Slow listing of bucket with large number of files - swift

Hi –

In Swift, When I have large numbers of files in a bucket, ls operations are taking ages to complete. I’m wondering if this is a known issue, and if so, is there a way to mitigate it?

swift list returns very quickly (3-4s), but rclone swift: ls will easily run for many minutes before returning. The bucket size I have in front of me is about 11k objects.

Of course, this also affects rclone copy operations with --include filters, which is what I’m really after.

Any ideas?

First thing to try - use the --fast-list flag…

Thanks @ncw, I tried that. In fact, I should have pasted my full (non-trimmed down) command line:

rclone --config rclonerc --fast-list ls swift:bucket

I don’t have timings right now, mainly because it takes a long time to wait for the commands to run. I’ll try to get that and report back.

It would be worth running with -vv --dump-headers that will show you the requests rclone is doing.

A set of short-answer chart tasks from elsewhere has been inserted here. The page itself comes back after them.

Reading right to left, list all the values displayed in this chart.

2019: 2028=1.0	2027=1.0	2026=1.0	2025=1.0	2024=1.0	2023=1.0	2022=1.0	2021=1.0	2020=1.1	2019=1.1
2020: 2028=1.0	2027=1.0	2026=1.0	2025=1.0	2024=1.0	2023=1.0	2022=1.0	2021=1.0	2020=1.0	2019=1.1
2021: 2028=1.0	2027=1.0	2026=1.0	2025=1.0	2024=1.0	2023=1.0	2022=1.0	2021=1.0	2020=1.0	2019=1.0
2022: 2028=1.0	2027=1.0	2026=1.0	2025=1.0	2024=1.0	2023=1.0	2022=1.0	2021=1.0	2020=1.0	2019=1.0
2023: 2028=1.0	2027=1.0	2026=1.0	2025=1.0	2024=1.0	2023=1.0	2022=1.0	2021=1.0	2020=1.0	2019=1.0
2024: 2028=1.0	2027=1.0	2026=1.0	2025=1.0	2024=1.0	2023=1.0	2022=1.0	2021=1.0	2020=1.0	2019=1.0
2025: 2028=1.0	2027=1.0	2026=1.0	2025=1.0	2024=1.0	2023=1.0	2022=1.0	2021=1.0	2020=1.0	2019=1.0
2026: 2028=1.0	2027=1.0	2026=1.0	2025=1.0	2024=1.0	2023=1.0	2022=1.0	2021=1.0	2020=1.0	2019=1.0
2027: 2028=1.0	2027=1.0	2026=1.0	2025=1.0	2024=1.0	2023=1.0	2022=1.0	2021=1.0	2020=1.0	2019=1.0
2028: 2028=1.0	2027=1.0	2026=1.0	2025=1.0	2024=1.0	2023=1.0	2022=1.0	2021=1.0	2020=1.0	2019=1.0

rclone has to do a HEAD request on every large file to find its size, so if you have a directory full or large files that may be the cause.

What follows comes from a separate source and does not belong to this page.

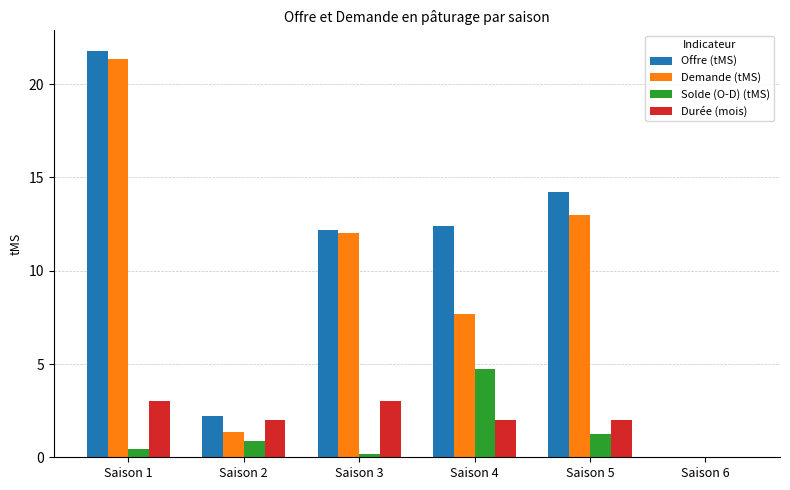

At which category is the sum across all series the highest?

Saison 1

If that is the case then you can increase --checkers to do more stuff in parallel.

indeed, it is a directory of many large files (compressed log files). They are not all huge, but there are likely thousands of them that are.

  1. Is there a way to turn off size checking until after the --include --exclude computation would be done? At least in my case, that would solve my problem since I’m only copying a couple named files.

  2. Is there a way to turn off size checking entirely?

Just an update:

  • swift list: 8s
  • ls with checkers: 8 (default), --fast-list: 9m
  • ls with checkers: 256, --fast-list: 8m
  • ls with checkers: 1024, --fast-list: 7m45s

I just remembered we have discussed this before in the forum: Ls slow on large directories (500~ files) (Hubic)

Number of checkers makes no difference as it is one per directory :frowning:

I made this issue about it: https://github.com/ncw/rclone/issues/1791

rclone could defer reading the size until it is actually used. That would work too I expect.

You can try the --ignore-size flag - I’m not sure that will help though.

I don’t think swift list reads the size does it?

Thanks for the pointer to the GH issue.

swift list -l does, and doesn’t appear to impact the run time of the command. But, I see many of what I would expect are the large files are zero-byte, probably signaling that they need another lookup and the swift client doesn’t do that for you.

I just tried and as you suspected, it doesn’t appear to change the speeds. Ah well.